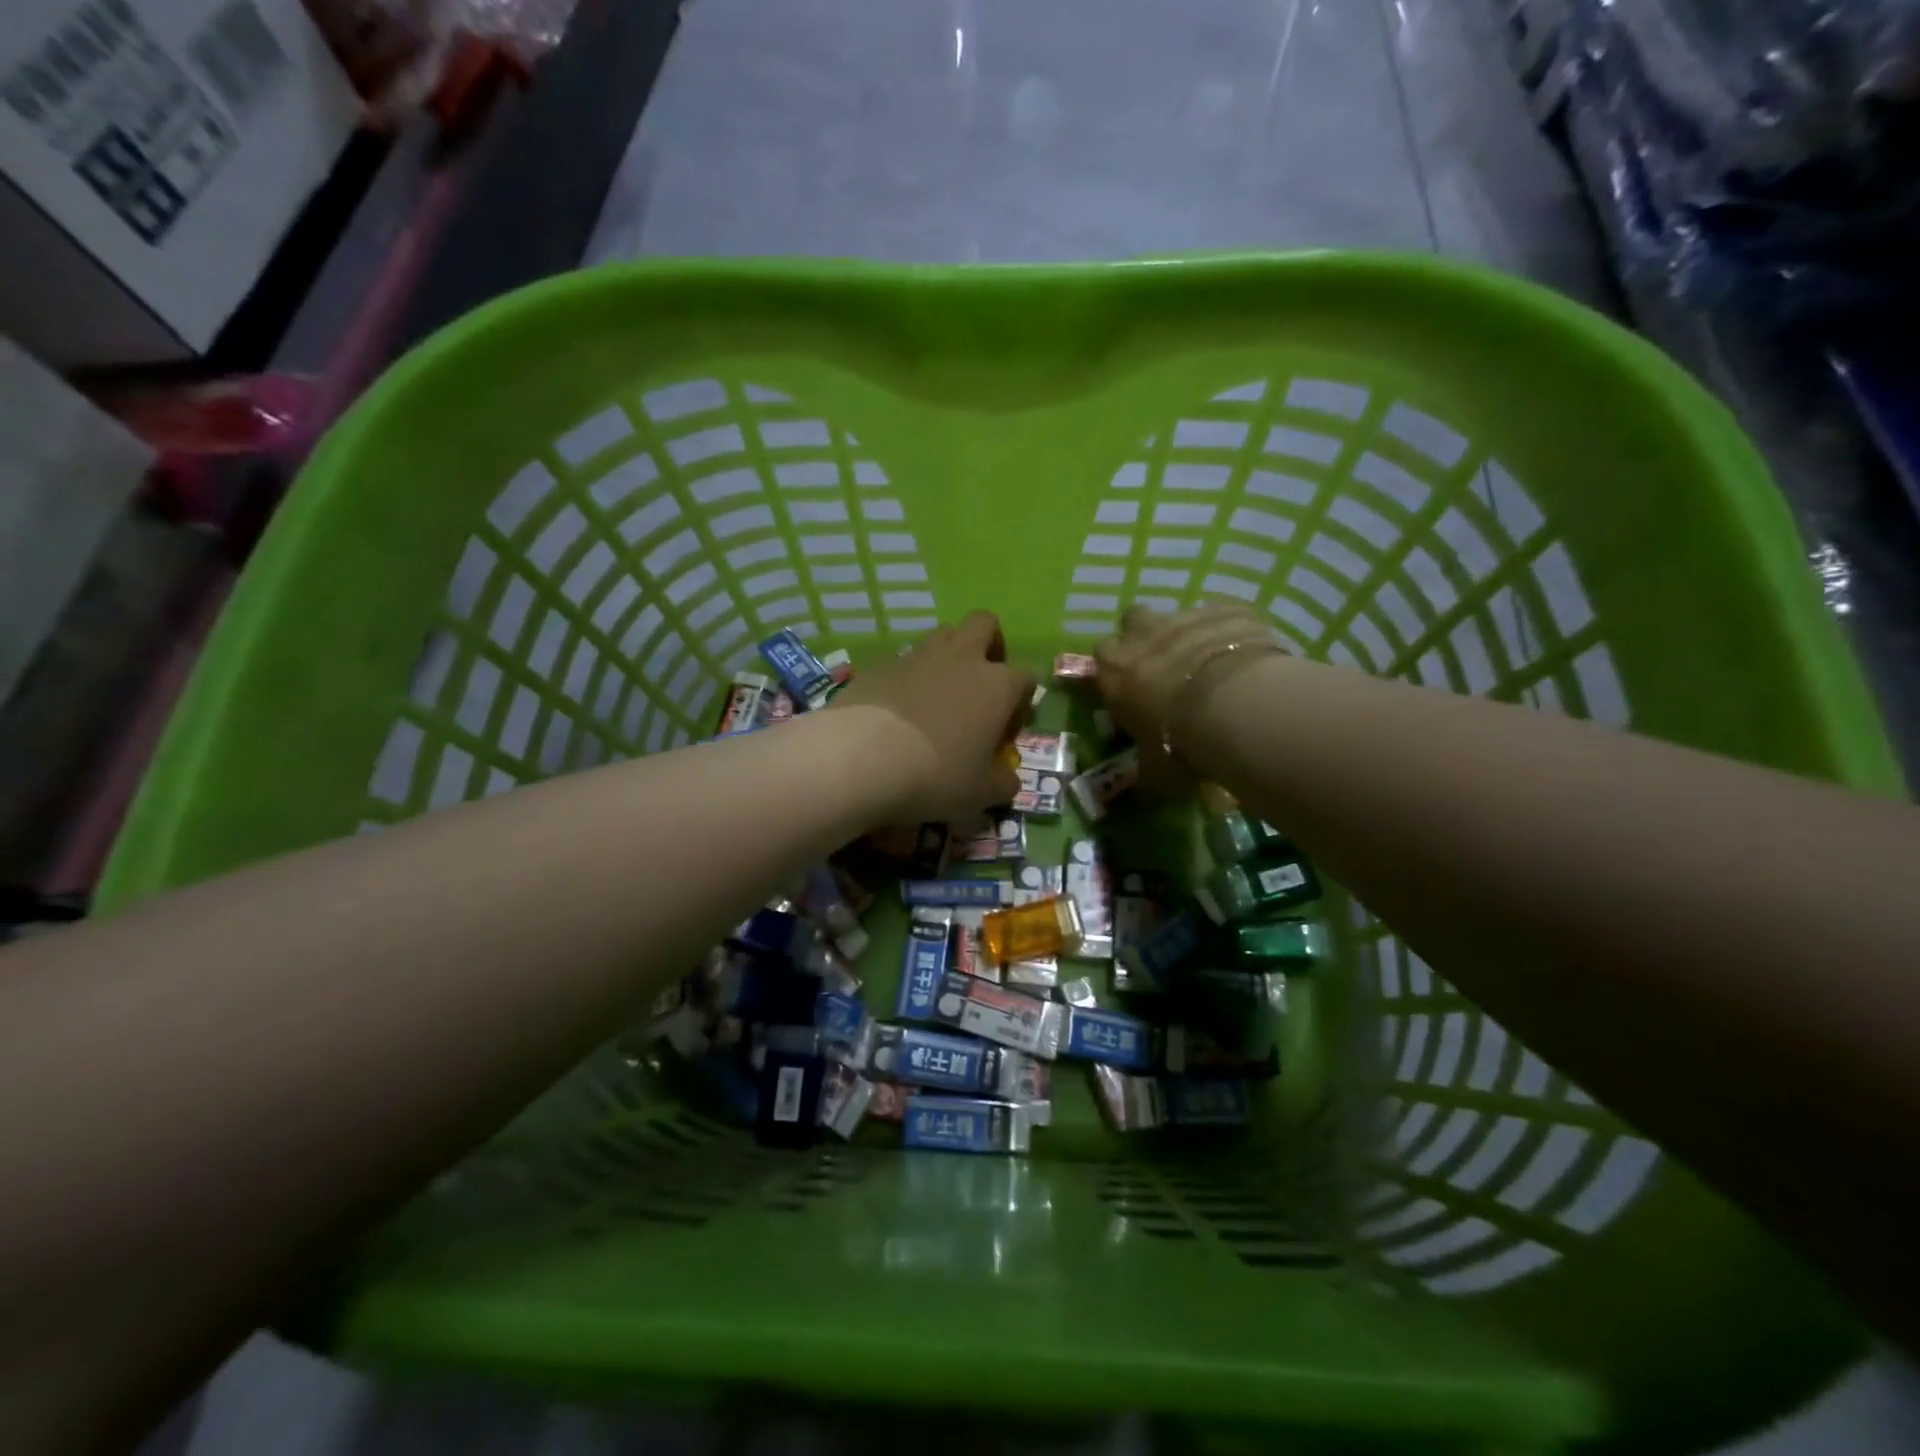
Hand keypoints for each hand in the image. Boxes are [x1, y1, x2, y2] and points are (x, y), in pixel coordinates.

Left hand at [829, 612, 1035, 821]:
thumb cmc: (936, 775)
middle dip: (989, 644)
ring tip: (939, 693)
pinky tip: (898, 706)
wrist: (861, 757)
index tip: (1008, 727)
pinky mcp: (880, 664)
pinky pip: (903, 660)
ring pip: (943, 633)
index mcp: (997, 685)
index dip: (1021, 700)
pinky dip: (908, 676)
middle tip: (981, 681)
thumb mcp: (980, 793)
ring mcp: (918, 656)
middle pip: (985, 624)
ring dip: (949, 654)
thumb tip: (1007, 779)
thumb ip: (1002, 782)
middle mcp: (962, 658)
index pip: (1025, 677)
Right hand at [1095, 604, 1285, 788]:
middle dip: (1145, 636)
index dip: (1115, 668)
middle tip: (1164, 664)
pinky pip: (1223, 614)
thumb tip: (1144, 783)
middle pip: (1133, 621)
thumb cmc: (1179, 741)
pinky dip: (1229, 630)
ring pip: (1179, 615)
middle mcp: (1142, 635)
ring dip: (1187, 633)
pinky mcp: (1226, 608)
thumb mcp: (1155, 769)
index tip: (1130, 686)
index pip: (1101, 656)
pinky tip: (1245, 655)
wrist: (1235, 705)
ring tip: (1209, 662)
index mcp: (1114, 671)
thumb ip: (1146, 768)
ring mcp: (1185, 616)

* * *

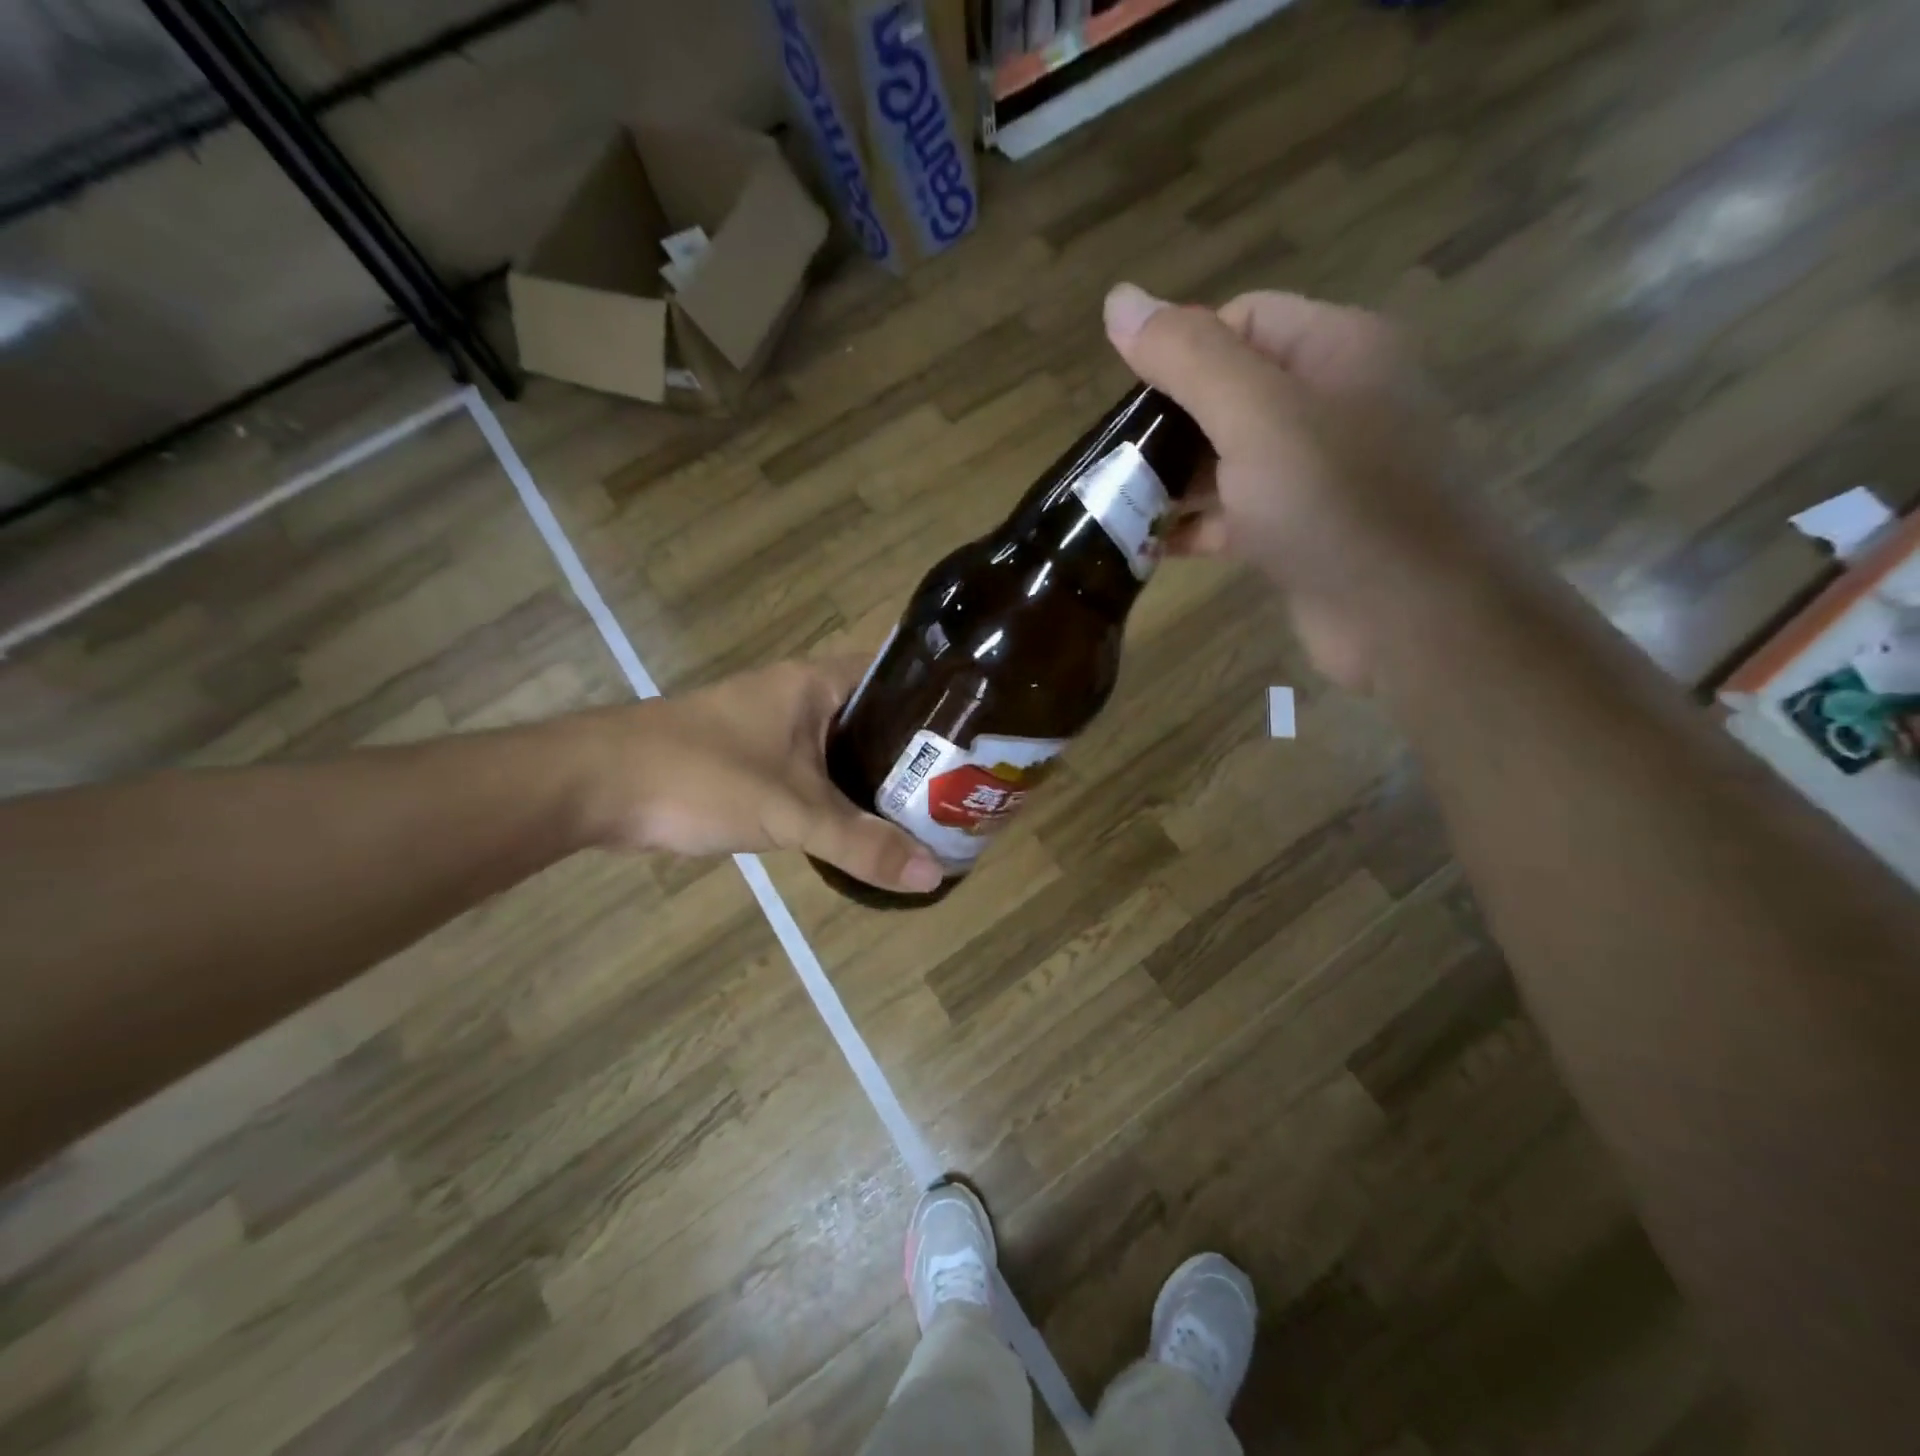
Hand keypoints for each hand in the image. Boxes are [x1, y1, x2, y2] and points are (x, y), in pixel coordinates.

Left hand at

---

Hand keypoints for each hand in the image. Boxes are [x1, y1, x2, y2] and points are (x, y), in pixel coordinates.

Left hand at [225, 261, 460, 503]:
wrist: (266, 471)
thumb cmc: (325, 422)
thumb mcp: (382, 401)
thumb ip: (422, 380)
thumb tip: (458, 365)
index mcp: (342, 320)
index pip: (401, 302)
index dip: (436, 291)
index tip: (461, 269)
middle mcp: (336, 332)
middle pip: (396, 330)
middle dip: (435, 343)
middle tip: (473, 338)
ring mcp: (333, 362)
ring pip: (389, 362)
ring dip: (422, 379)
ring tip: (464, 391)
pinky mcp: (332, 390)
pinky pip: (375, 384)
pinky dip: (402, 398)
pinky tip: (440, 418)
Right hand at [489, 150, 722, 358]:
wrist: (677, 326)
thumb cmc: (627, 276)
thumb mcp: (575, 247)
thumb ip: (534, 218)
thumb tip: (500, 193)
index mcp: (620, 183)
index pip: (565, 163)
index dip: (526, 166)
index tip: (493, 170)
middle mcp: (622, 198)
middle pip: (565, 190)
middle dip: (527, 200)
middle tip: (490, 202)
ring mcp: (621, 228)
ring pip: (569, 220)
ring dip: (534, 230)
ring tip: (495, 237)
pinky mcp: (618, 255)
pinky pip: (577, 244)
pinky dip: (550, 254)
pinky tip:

Description of the task: In the listing above, find the line with "wrist: (861, 757)" and the line with "ring mcp: (1185, 616)", then print exactly those lines and every line between them.

Response to this exercise:
wrist: (861, 757)
index tip: (1008, 727)
pinky mcp: (880, 664)
pinky pip: (903, 660)
ring pip: (943, 633)
index mcp: (997, 685)
index dip: (1021, 700)
pinky dip: (908, 676)
middle tip: (981, 681)
thumb mcp: (980, 793)
ring mcp: (918, 656)
middle pip: (985, 624)
ring dip: (949, 654)
thumb tip: (1007, 779)
thumb ip: (1002, 782)
middle mcp: (962, 658)
index pip: (1025, 677)
Right hand at [1095, 604, 1285, 788]:
middle dip: (1145, 636)
index dip: (1115, 668)
middle tip: (1164, 664)
pinky pip: (1223, 614)
thumb tip: (1144, 783)
middle pip: (1133, 621)
thumb cmc: (1179, 741)
pinky dip: (1229, 630)
ring pip: (1179, 615)
middle mcp: (1142, 635)
ring dip: (1187, 633)
pinky mcp: (1226, 608)
thumb mcp: (1155, 769)
index tip: (1130, 686)
index pip: (1101, 656)
pinky tip: (1245, 655)
wrist: (1235, 705)
ring tip: (1209, 662)
index mcp: (1114, 671)
thumb ip: (1146, 768)
ring mcp: (1185, 616)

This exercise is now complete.